Like: host a big event with ZERO alcohol. Okay, so backstory: I've been hosting my beloved Happier Hours Literary Salons since 2010. For these evenings, I bring in an author or two to talk about her/his/their book(s) with a gathering of many, typically 50-100 book-loving women. When I first started hosting these, the nights, for me, were as much about the Pinot Grigio as the books I showcased. They were about cocktails AND conversation.
But then I changed. Then I began to question my own drinking, to dance between abstinence and moderation and sometimes excess too, but still I kept serving wine at these events. Truth: I felt I had to; that I had no choice.
But then a funny thing happened. I hosted a salon last May, May 2017, with two of my favorite authors Dani Shapiro and Courtney Sullivan, and it was a brilliant night in my yellow living room, but then when it was over, I just stopped. I stopped hosting. A full year went by. And when people asked about the hiatus, I fumbled for an answer I didn't yet have. I needed a break. I was busy with other things.
But now I can see the truth, or at least the partial truth: I was uncomfortable being someone who was serving lots of wine when it was something I was no longer interested in, or believed in. I wasn't even aware of this though.

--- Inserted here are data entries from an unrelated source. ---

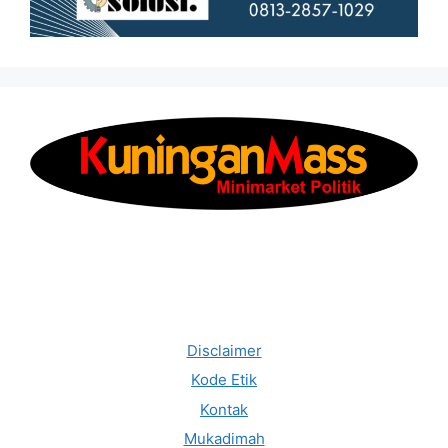
Disclaimer
Kode Etik
Kontak
Mukadimah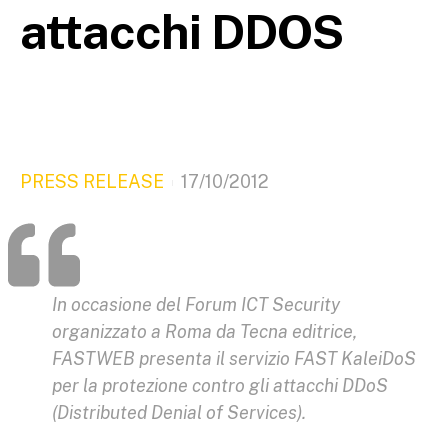
attacchi DDOS
PRESS RELEASE
17/10/2012
In occasione del Forum ICT Security
organizzato a Roma da Tecna editrice,
FASTWEB presenta il servizio FAST KaleiDoS
per la protezione contro gli attacchi DDoS
(Distributed Denial of Services).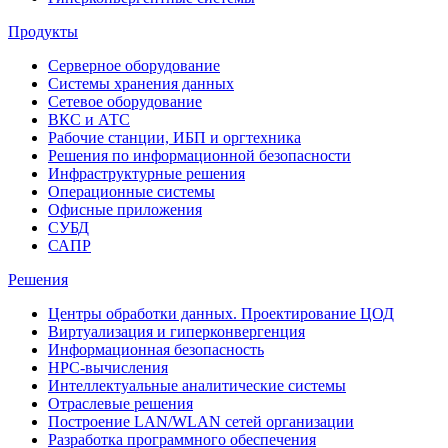
Продукты
Серверное оборудование
Системы хранения данных
Сетевое оборудование
ВКС и АТС
Рабочие станции, ИБП и оргтехника
Решения по информационной безопасности
Инфраструктурные решения
Операционные системы
Офисные приложения
СУБД
САПР
Решения
Центры обработки данных. Проектирование ЦОД
Виртуализация и гиперконвергенция
Информационная безопасность
HPC-вычисления
Интеллектуальные аналитические системы
Отраслевые решения
Построение LAN/WLAN сетей организации
Разработка программного обеспечения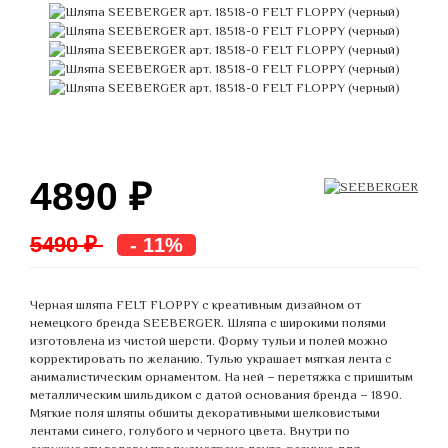
4890
₽
5490 ₽
- 11%
Черная шляпа FELT FLOPPY с креативным дизайном от
немецкого бренда SEEBERGER. Шляпа с широкими полями
изготовлена из чистой шерсти. Форму тульи и полей можно
корректировать по желанию. Тулью украшает мягкая лента с
анималистическим орнаментом. На ней – перетяжка с пришитым
металлическим шильдиком с датой основания бренда – 1890.
Мягкие поля шляпы обшиты декоративными шелковистыми
лентами синего, голубого и черного цвета. Внутри по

But then, here it was, an occasion to realize. This Tuesday, I hosted my first Happier Hour in a year for a GORGEOUS memoir called Beauty in the Broken Places (read it!). I welcomed its authors, Allison Pataki and her husband Dr. David Levy, and they talked to all of us who were stuffed in that bright yellow room about their very personal, miraculous story of living through Dave's midair stroke three years ago. Long story short: It was an incredible night.
And it was a moment for me, a huge one. Because for the very first time, I served ZERO booze. Just sparkling water and lemonade. I was truly nervous about this, on edge, but I had no reason to be. People didn't seem to care and if they did, if they no longer want come to these events, that is fine too! When the night was over, I felt this tremendous surge of gratitude that I was able to follow my gut, to be unapologetically who I am. A lemonade night in the lemonade-yellow room? Meant to be.

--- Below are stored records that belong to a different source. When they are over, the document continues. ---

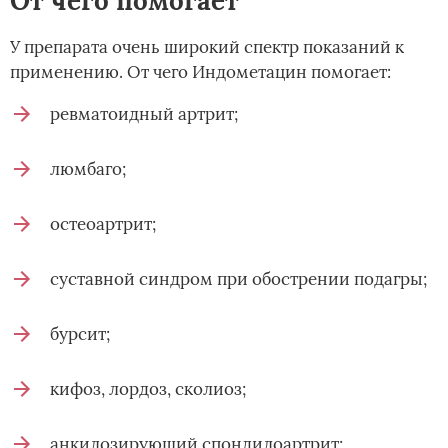
От чего помогает
У препарата очень широкий спектр показаний к
применению. От чего Индометацин помогает:
ревматоидный артрит;
люмбаго;
остеоартрит;
суставной синдром при обострении подагры;
бурсит;
кифоз, лордоз, сколиоз;
анкилозирующий спондилоартрит;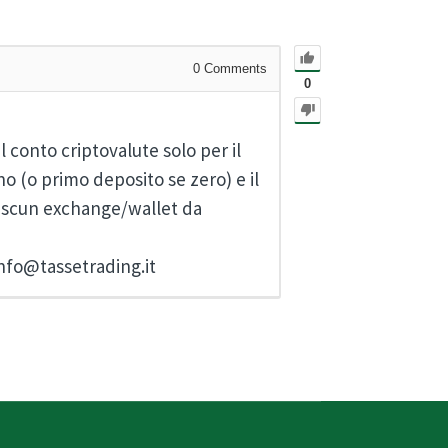
0
Comments
0
il conto criptovalute solo per il
no (o primo deposito se zero) e il
ciascun exchange/wallet da
info@tassetrading.it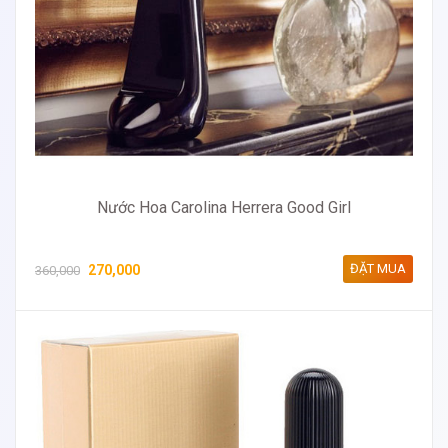
Nước Hoa Carolina Herrera Good Girl
ĐẶT MUA
270,000
360,000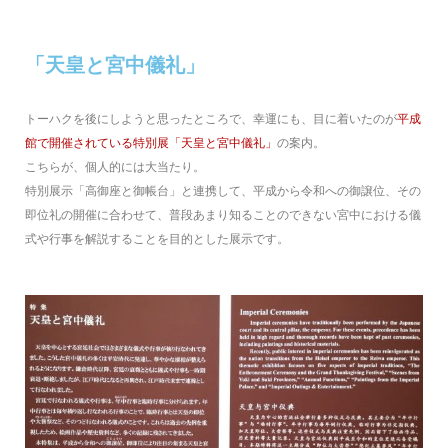
「天皇と宮中儀礼」
トーハクを後にしようと思ったところで、幸運にも、目に着いたのが
平成
館で開催されている特別展「天皇と宮中儀礼」
の案内。
こちらが、個人的には大当たり。
特別展示「高御座と御帳台」と連携して、平成から令和への御譲位、その
即位礼の開催に合わせて、普段あまり知ることのできない宮中における儀
式や行事を解説することを目的とした展示です。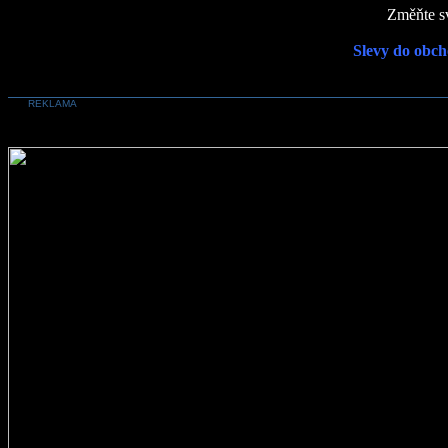
Změňte sv
Slevy do obch
REKLAMA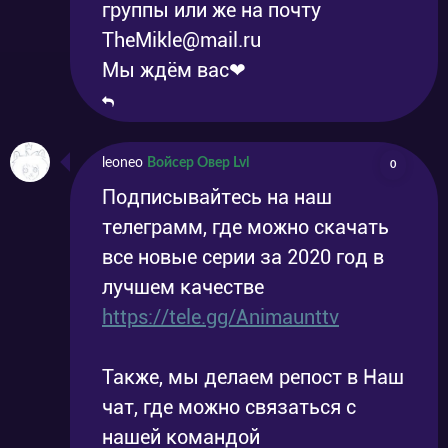
группы или же на почту
TheMikle@mail.ru
Мы ждём вас❤
leoneo
Войсер Овер Lvl
0
Подписывайтесь на наш
телеграмм, где можно скачать
все новые серии за 2020 год в
лучшем качестве
https://tele.gg/Animaunttv
Также, мы делаем репост в Наш
чат, где можно связаться с
нашей командой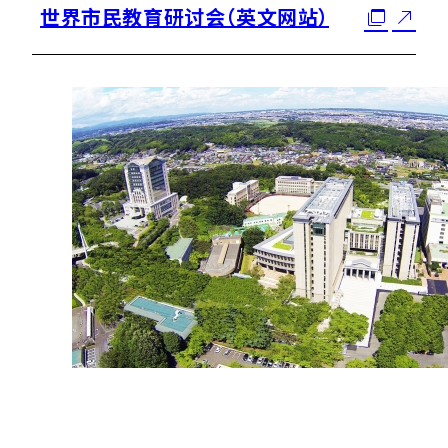
世界市民教育研讨会（英文网站）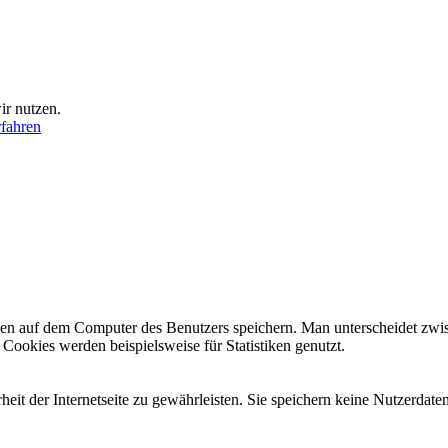
ir nutzen.
fahren
tionen auf dem Computer des Benutzers speichern. Man unterscheidet 
 Cookies werden beispielsweise für Statistiken genutzt.
eit der Internetseite zu gewährleisten. Sie speichern keine Nutzerdaten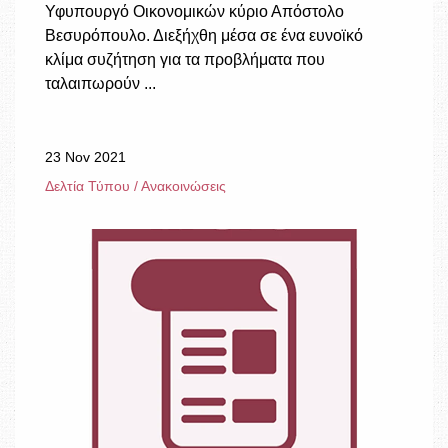
Υφυπουργό Οικονομικών κύριο Απόστολο
Βεσυρόπουλο. Διεξήχθη μέσα σε ένα ευνοϊκό
κλίμα συζήτηση για τα προβλήματα που
ταλαιπωρούν ...
23 Nov 2021
Δελτία Τύπου / Ανακοινώσεις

Here I am. Happy. Startled in the best way possible by the last ten amazing, bizarre, memorable days. Recovering because, hey: I'm also an Introvert. Strange because I didn't really know this until I stopped drinking and devoured Susan Cain's book Quiet (read it!). I am, by nature, a quiet, introspective, philosophical soul who savors solitude and reflection. BUT, like many of us, I've learned to do extroverted things - like appear on television and host big parties - and do them well. But a secret? When these things are over, I'm relieved. Relieved to settle back into my quieter, less-glam, real, cherished life.
And this is all that life. The big stuff and the small stuff, the public stuff and the very private stuff. The moments onscreen and the moments where I am deeply, edifyingly alone. The moments of shouting-from-the-rooftops and the moments of slow-dancing with my baby on a regular Wednesday night.
I am endlessly grateful for all of it, every tiny ounce of it, for the unfolding. And I am grateful too for this oft-neglected place, this corner of the ether, that waits patiently for me to come when I'm ready, to tap keys, to share about this stunning, complicated, technicolor life.
This place that waits and waits for me to come and say: hey hey, this is Me.